Dalla fine degli anni 70’ il Bel Paese ha cercato di stabilizzare i propri tassi di cambio [1] rispetto a quelli dei paesi concorrenti ed il modo più efficace per riuscirci era assicurarsi che i tassi d’inflazione (cioè la variazione del potere d’acquisto della moneta) italiani fossero in linea con quelli degli altri Stati. Si è lasciato dunque che fosse una banca a decidere per la politica monetaria italiana [3], una realtà che fosse in grado di garantire una maggiore stabilità e sicurezza: la Deutsche Bank, la banca leader della Germania, lo Stato con il PIL più alto dell’Unione Europea. Questa decisione ha comportato la perdita dell’autonomia in ambito monetario e gravi danni a tutta l’economia italiana. La Deutsche Bank si è sempre occupata ditrovre soluzioni per migliorare l’economia tedesca, non quella italiana, e aveva tutte le ragioni per farlo.

Si è sfociati dunque in un aumento dei tassi d’interesse che, nel giro di 10/15 anni, ha portato a sua volta ad un rapporto debito/PIL superiore al 100%. In altre parole, la famiglia italiana media si è trovata ad avere un potere d’acquisto più limitato e lo Stato Italiano si è invece impoverito, a fronte di una crescente evasione fiscale ed una minor volontà degli investitori esteri di puntare sui titoli italiani.

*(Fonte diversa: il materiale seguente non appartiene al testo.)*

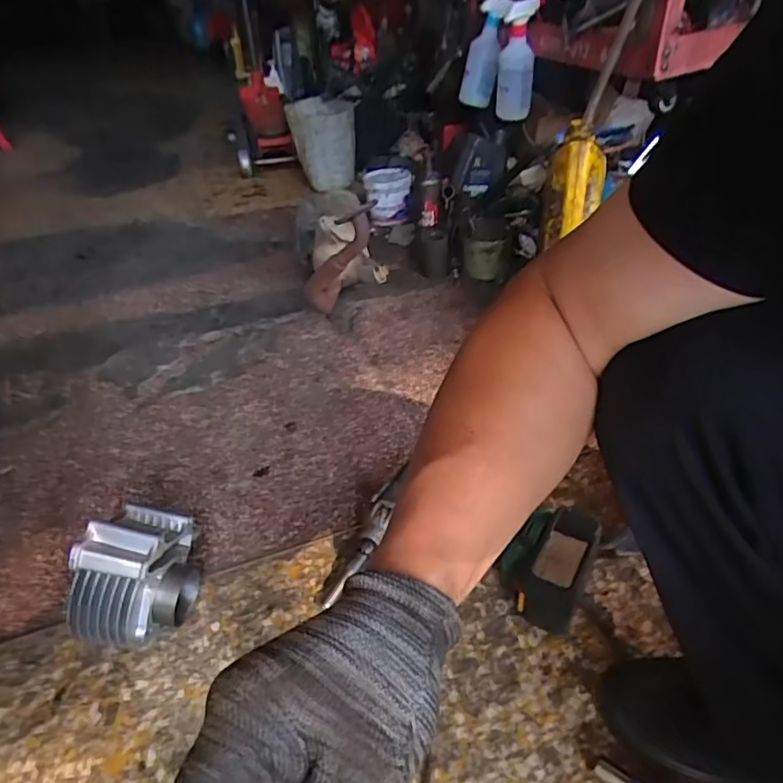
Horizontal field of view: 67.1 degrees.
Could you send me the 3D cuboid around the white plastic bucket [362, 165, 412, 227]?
[{"bbox_3d":[-0.009,-0.496,1.475,0.122,0.111,0.157,-6,38,-5],"label":"white plastic bucket"}]

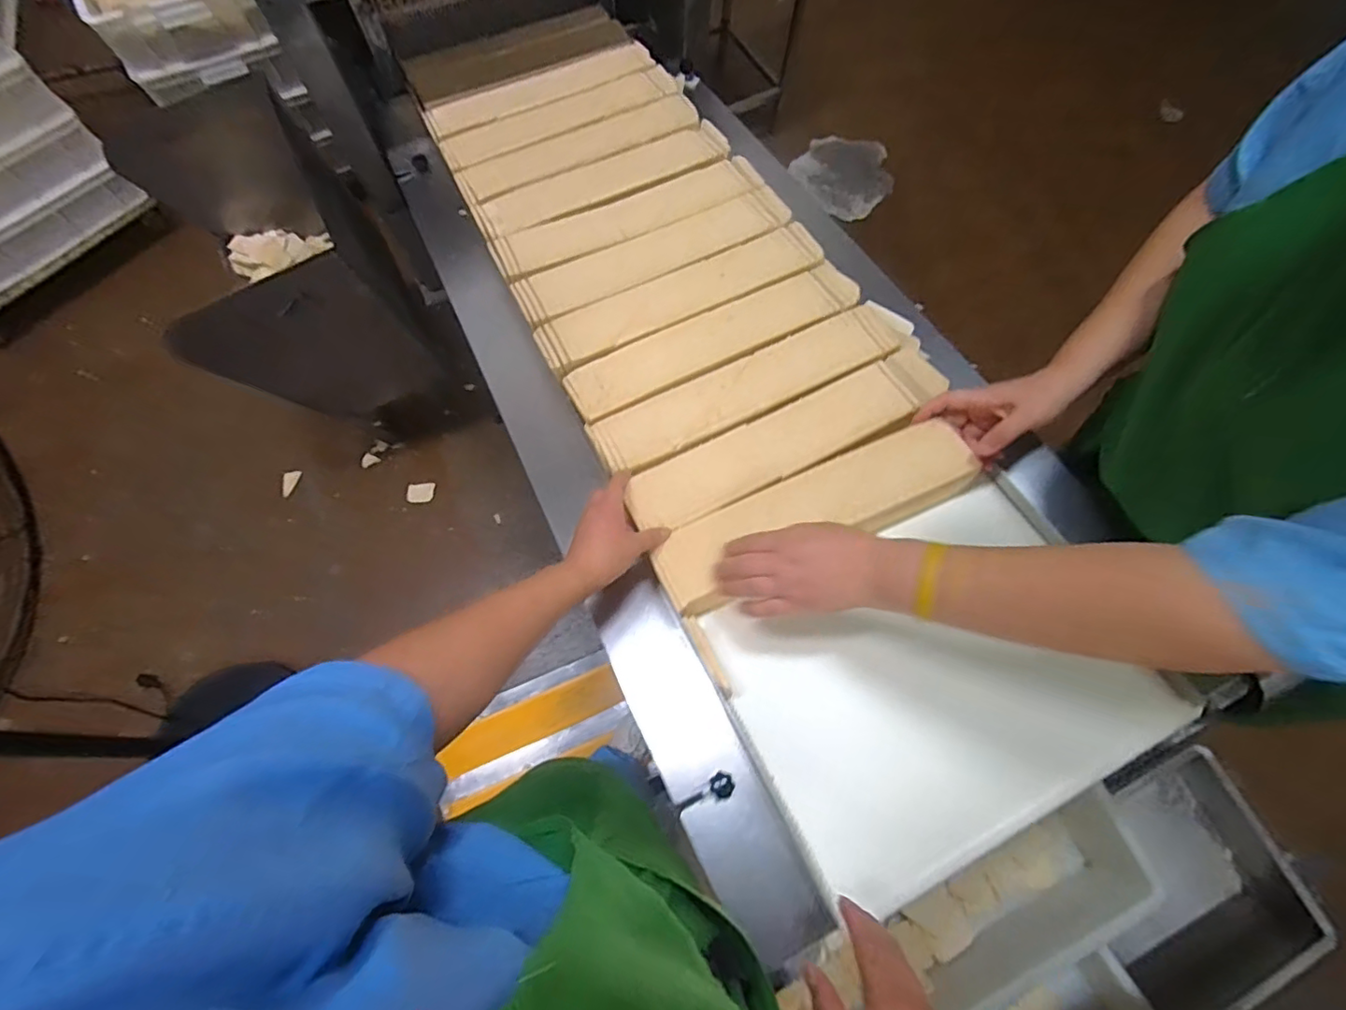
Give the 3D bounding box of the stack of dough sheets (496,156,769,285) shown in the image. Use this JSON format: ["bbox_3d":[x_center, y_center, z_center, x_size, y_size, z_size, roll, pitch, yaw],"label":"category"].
[{"bbox_3d":[-0.060,-0.404,0.800,0.378,0.024,0.087,-23,75,-10],"label":"stack of dough sheets"}]

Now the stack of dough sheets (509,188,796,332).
[{"bbox_3d":[-0.021,-0.336,0.765,0.379,0.017,0.080,-24,75,-10],"label":"stack of dough sheets"}]

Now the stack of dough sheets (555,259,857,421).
[{"bbox_3d":[0.056,-0.205,0.699,0.378,0.022,0.079,-26,75,-10],"label":"stack of dough sheets"}]

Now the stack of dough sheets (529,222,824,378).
[{"bbox_3d":[0.014,-0.271,0.734,0.383,0.023,0.085,-25,75,-10],"label":"stack of dough sheets"}]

[1] Tasso di cambio: numero di unità di moneta estera che possono essere acquistate con un’unità di moneta nazionale

[2] Tasso di inflazione: la variazione del potere d’acquisto della moneta

[3] Politica monetaria: è l’insieme degli obiettivi, strumenti e interventi adottati da uno Stato, per modificare e orientare la moneta, il credito e la finanza, al fine di raggiungere obiettivi prefissati di politica economica, di cui la politica monetaria fa parte

- Mercato del lavoro

Per anni l’Italia ha cercato di trarre spunto dai fattori di crescita economica degli stati concorrenti per migliorare la propria condizione e, notando che negli anni ‘80 il Paese più in crescita era gli Stati Uniti, si è cercato di trarre spunto dal loro modello organizzativo di lavoro.

Seguire l’esempio statunitense ha portato l’Italia a deregolamentare il mercato del lavoro, passando così dai contratti a tempo indeterminato a quelli a tempo determinato e a progetto.

Le aziende hanno avuto una sovrabbondanza di lavoratori, poiché il mercato era saturo. Questo ha permesso loro di abbassare il livello medio degli stipendi e produrre di più, il tutto con spese complessivamente inferiori. Ma per leggere questa situazione nella sua completezza è necessario anche guardare al rovescio della medaglia.

Se da un lato si sono agevolate le assunzioni, infatti, dall’altro si è visto un incremento dei licenziamenti e un crescendo della domanda di lavoro. Nonostante fossero fissati su un livello già minimo, i salari continuavano a diminuire di anno in anno, permettendo alle aziende di ottenere opportunità lavorative a basso costo, assumendo dipendenti sottopagati. Le aziende hanno privilegiato la quantità di lavoro a discapito della qualità. Il basso costo a discapito degli investimenti in ricerca e sviluppo, portando ad una riduzione del tasso di crescita della produttività.

- Welfare state

L’Italia, rispetto al resto per paesi della zona Europea, è arrivata tardi a porsi il problema dello Stato Sociale (Welfare State). Per Welfare state si intende uno Stato in grado di garantire “assistenza sanitaria, pubblica istruzione, indennità di disoccupazione, sussidi familiari e previdenza sociale.” Questo portò ad una condizione precaria nel nostro paese: l’assistenza sanitaria era ridotta al minimo e la pubblica istruzione allo sbando.

L’arrivo tardivo di misure specifiche inerenti al benessere dei cittadini ha comportato un progressivo peggioramento della situazione generale ed un crescente disavanzo tra classi sociali. I primi tentativi operati in questo senso hanno condotto ad un generale squilibrio, poiché sono stati esclusi due elementi fondamentali: donne e giovani. L’incapacità di avere uno stato sociale in grado di includere tutti ha portato ad una bassa partecipazione di queste due categorie di persone, generando così meno reddito e meno fondi per lo Stato.

Attualmente di sta cercando di eliminare questa discriminazione sulla scia degli stati sociali più evoluti al mondo, quelli dei paesi del nord Europa (Finlandia, Svezia, Norvegia).

Anche se la strada è ancora lunga, la speranza è l’ultima a morire.